What happens next depends entirely on the cheese. Fresh varieties like ricotta or mozzarella are ready almost immediately. Others, like cheddar or gouda, are aged for weeks, months, or even years, developing the complex flavors and textures that make them worth waiting for.
The Work Behind Every Bite
Long before the cheesemaker starts their day, dairy farmers have already been working for hours. Cows are milked, fed, and cared for in the early morning, seven days a week, through every season. The milk collected that morning may become cheese within days, a fast turnaround that depends entirely on the consistency and dedication of the people tending the herd.
New York's dairy farmers take that responsibility seriously. The milk they produce has to meet rigorous quality and safety standards before it ever reaches a creamery. Great cheese, as any cheesemaker will tell you, starts with great milk.
Cheese in Everyday Life
Americans eat a lot of cheese. Per capita cheese consumption has held near record levels in recent years. Classic cheeses remain a staple in households across the country, while interest in specialty varieties like aged cheddar, fresh chèvre, and creamy brie has grown steadily alongside it.

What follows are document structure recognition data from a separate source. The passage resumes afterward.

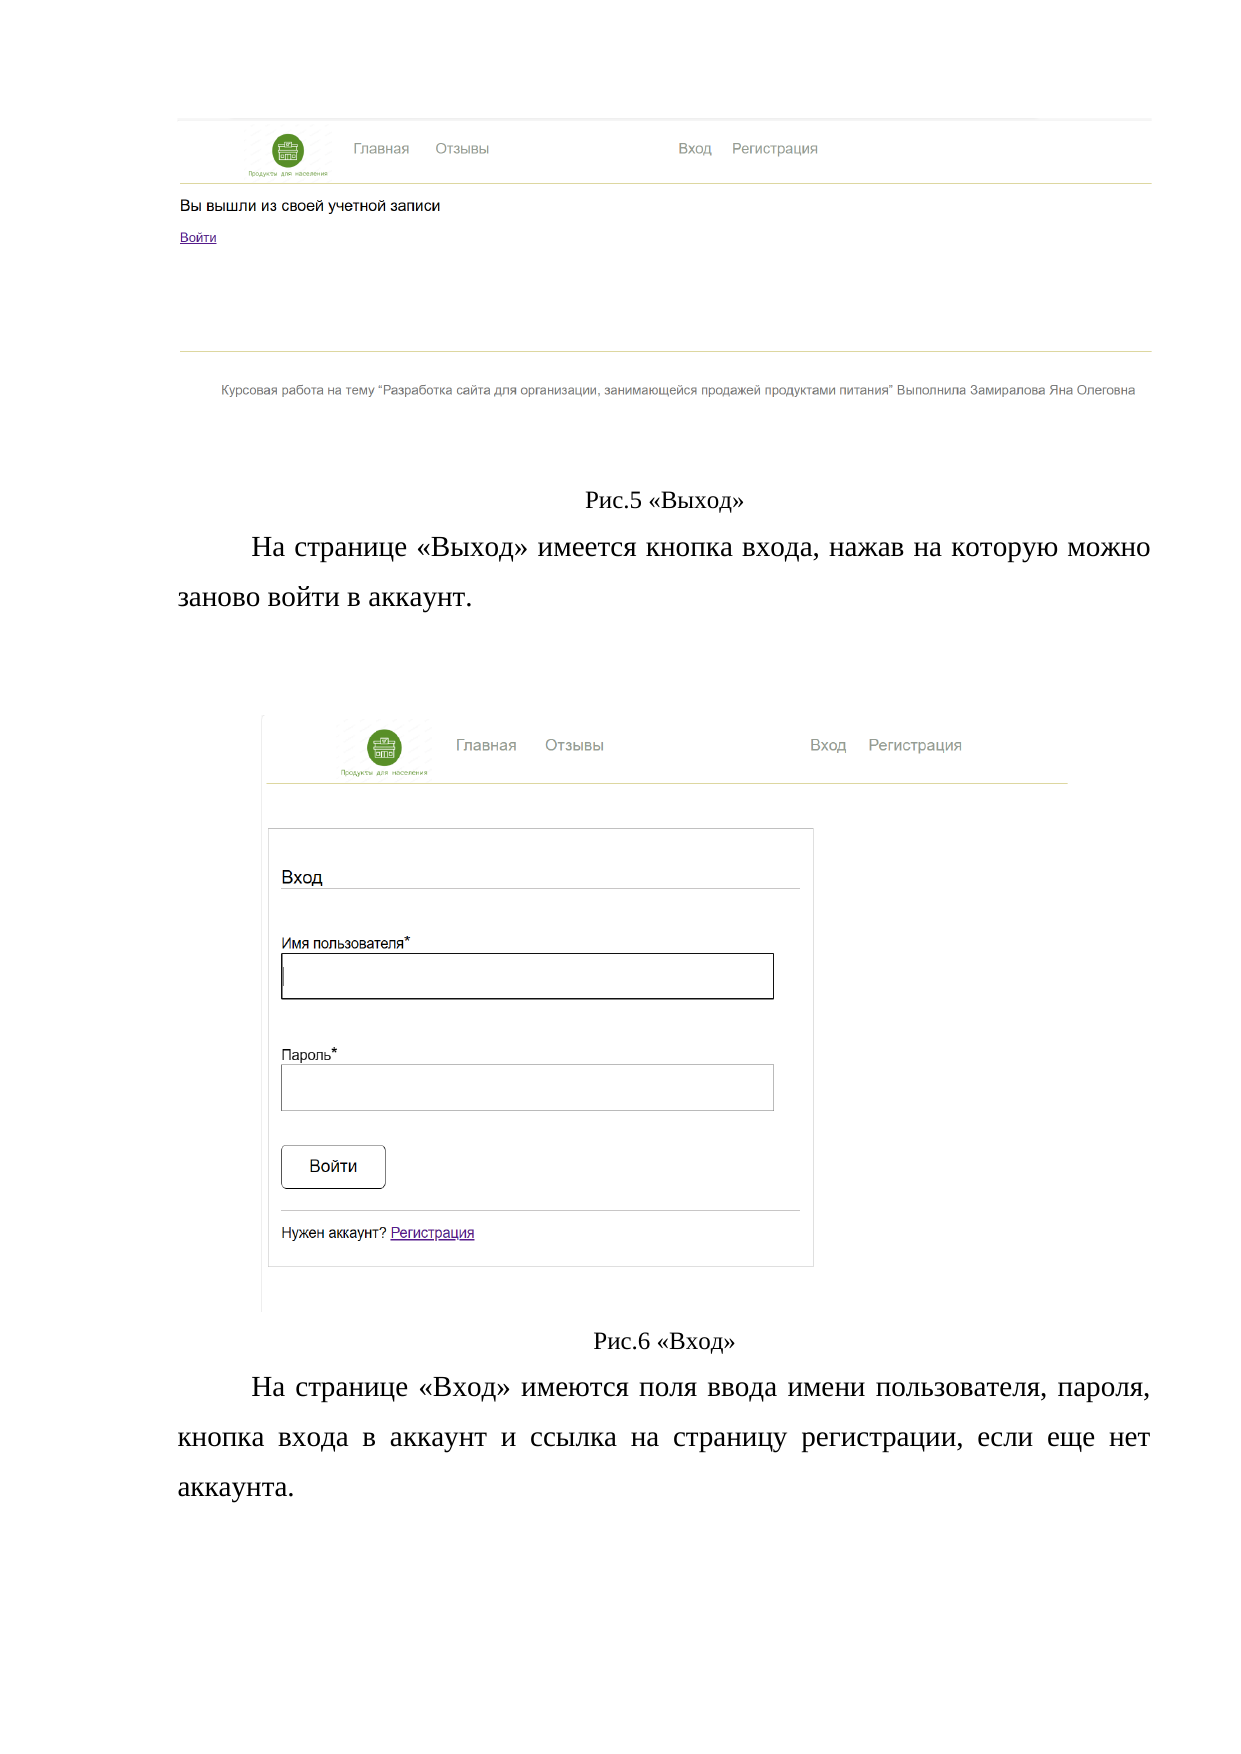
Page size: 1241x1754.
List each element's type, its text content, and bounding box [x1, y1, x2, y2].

text На странице «Выход» имеется кнопка входа, нажав на которую можно заново войти в аккаунт. [177, 529, 1152, 613]
text Рис.5 «Выход» [177, 486, 1152, 514]
text На странице «Вход» имеются поля ввода имени пользователя, пароля, кнопка входа в аккаунт и ссылка на страницу регистрации, если еще нет аккаунта. [177, 1369, 1152, 1503]
text Рис.6 «Вход» [177, 1326, 1152, 1354]
picture [261, 715, 1068, 1312]
picture [177, 118, 1152, 472]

That expanding appetite for variety has been good for New York, a state with a rich and diverse cheesemaking tradition. From large-scale facilities producing household staples to small-batch creameries crafting award-winning artisan cheeses, New York has dozens of cheese-producing operations across the state.

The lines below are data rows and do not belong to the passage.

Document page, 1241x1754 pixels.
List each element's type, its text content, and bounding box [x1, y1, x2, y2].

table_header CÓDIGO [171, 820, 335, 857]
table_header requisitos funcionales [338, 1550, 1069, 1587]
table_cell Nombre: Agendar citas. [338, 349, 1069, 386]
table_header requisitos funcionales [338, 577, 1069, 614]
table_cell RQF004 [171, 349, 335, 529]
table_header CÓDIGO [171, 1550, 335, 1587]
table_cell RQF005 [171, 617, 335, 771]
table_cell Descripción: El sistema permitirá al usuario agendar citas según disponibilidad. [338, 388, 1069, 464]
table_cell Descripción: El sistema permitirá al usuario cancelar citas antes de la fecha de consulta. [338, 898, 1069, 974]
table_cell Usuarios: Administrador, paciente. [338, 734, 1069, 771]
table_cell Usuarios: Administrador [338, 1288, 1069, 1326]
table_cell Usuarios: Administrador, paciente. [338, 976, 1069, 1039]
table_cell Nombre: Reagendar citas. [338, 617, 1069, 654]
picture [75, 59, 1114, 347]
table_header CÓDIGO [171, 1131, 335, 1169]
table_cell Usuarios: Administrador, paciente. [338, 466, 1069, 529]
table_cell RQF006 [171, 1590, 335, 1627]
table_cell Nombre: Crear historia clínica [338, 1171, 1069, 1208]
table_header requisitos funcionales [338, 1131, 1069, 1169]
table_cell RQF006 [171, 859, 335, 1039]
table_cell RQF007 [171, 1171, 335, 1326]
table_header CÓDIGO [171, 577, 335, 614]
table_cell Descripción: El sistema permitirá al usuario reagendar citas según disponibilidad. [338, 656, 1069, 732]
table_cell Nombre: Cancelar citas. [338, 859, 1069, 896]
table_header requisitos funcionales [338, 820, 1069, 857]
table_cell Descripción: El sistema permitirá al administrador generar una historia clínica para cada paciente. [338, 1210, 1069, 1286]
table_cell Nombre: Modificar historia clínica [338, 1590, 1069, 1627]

Supporting Local Dairy and Creameries
One of the easiest ways to celebrate American Cheese Month is to buy local. When you pick up a block of cheese from a New York farm or creamery, you're supporting the dairy farmer who produced the milk, the cheesemaker who crafted it, and the rural community where both of them live and work.
Farmers markets, farm stores, and specialty cheese shops are great places to start. Many New York creameries also welcome visitors, offering tastings and a firsthand look at how cheese is made. It's the kind of experience that makes you appreciate the cheese on your plate a little more.
More Than Just Cheese
American Cheese Month is a celebration, but it's also a reminder. Every piece of cheese you enjoy connects to a farm, a farmer, and a community that shows up every day to do the work that makes it possible. In New York, that community is deep-rooted, hardworking, and genuinely proud of what it produces. So this May, savor it.